Lui aussi, il n’a voulu qu’expliquer pourquoi la science avait pu s’établir aussi solidement sur les ruines de la métaphysique. Car la loi de changement peut rendre compte, non seulement des choses, mais encore de la connaissance que nous avons des choses. Spencer a dressé contre la débilité historique de la science absolue la souveraineté toute nouvelle de la science relative. Au rebours de Kant, et pour aboutir au même résultat, il est parti, non pas de l’esprit, mais de la réalité elle-même, non de la pensée, mais de la vie ; il a trouvé les limites de la science, non pas dans les lois logiques de l’entendement, mais dans les caractères mêmes des phénomènes. Et ainsi, son système, tout en continuant de marquer l’influence kantienne par l’attitude prise à l’égard de la vérité humaine, représente pourtant le plus complet effort qui ait été fait pour constituer à la réflexion moderne son assise véritable, non plus sur la survivance dans l’Allemagne abstraite des formes scolastiques, mais sur l’usage dans l’Angleterre concrète des méthodes précises, sur la prise immédiate des choses.
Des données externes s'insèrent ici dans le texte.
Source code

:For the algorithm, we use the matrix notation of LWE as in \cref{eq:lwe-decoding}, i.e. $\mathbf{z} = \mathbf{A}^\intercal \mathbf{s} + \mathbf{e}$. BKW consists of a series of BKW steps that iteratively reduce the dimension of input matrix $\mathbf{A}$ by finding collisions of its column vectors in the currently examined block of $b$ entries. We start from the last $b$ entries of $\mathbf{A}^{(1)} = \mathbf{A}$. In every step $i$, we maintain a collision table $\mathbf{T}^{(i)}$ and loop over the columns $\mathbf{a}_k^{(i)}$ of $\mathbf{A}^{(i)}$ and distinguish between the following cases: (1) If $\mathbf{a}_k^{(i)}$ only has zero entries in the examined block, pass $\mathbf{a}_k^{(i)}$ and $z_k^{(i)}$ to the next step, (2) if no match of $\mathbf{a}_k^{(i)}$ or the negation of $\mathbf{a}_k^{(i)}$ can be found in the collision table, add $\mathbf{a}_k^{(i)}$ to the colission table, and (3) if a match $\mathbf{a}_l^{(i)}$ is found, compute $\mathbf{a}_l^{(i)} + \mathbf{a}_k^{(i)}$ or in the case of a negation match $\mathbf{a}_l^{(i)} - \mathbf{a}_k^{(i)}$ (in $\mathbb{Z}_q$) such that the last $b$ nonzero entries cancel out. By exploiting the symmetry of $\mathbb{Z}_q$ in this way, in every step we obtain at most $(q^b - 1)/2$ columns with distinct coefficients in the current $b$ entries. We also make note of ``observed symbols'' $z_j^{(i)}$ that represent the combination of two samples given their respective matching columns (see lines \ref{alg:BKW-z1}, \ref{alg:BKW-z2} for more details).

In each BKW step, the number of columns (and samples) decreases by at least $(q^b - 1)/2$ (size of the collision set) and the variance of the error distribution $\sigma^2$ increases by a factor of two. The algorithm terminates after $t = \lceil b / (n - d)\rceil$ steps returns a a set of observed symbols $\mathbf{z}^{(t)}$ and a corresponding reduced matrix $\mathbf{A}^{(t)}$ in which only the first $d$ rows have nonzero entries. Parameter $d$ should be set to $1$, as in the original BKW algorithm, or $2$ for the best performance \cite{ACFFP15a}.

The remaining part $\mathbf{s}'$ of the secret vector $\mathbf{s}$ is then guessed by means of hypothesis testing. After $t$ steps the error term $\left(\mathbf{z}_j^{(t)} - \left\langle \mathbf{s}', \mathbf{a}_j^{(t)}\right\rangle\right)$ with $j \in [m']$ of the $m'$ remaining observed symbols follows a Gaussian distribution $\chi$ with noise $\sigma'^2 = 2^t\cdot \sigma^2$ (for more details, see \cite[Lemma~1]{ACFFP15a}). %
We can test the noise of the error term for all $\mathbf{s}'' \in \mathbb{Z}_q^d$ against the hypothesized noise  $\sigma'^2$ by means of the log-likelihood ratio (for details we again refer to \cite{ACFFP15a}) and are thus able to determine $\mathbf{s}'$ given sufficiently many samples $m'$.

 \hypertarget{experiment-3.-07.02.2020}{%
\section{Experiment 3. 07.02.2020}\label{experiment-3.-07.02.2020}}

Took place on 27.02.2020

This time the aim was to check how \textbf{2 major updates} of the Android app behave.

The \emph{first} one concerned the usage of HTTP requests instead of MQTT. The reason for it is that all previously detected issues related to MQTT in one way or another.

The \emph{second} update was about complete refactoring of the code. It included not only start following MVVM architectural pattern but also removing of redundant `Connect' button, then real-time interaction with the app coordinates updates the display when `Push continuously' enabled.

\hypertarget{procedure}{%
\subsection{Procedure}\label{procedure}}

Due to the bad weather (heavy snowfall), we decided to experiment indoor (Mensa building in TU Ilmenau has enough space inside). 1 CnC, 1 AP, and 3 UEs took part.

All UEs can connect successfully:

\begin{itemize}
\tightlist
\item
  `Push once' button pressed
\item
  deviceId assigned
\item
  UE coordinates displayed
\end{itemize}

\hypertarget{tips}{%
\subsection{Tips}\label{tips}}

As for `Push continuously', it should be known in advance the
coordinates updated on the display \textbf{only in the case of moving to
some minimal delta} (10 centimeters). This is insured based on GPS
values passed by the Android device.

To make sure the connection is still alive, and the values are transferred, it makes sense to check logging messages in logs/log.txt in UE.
Spencer empruntera donc ce qu’il appelle « les données de la philosophie » à la filiation empirique dont il est le dernier né. Notre connaissance de l’existence se réduit aux manifestations que nous en saisissons ; la science, au fond, est la conscience, puisque l’élément primitif et exclusif de toute représentation est le phénomène de la perception : les choses n’existent pour moi qu’autant qu’elles m’apparaissent, le monde est ce que je vois. Posons donc comme point de départ de toute philosophie ce fait fondamental qui est « le produit de la conscience élaborant des matériaux d’après les lois de son action normale. »

En d’autres termes, c’est la psychologie qui, comme science particulière, se trouve être chez Spencer la première condition d’une théorie générale de la connaissance : point de vue très nouveau et très précis, si l’on songe que toute philosophie critique a d’abord été inspirée par la logique, par l’analyse du raisonnement.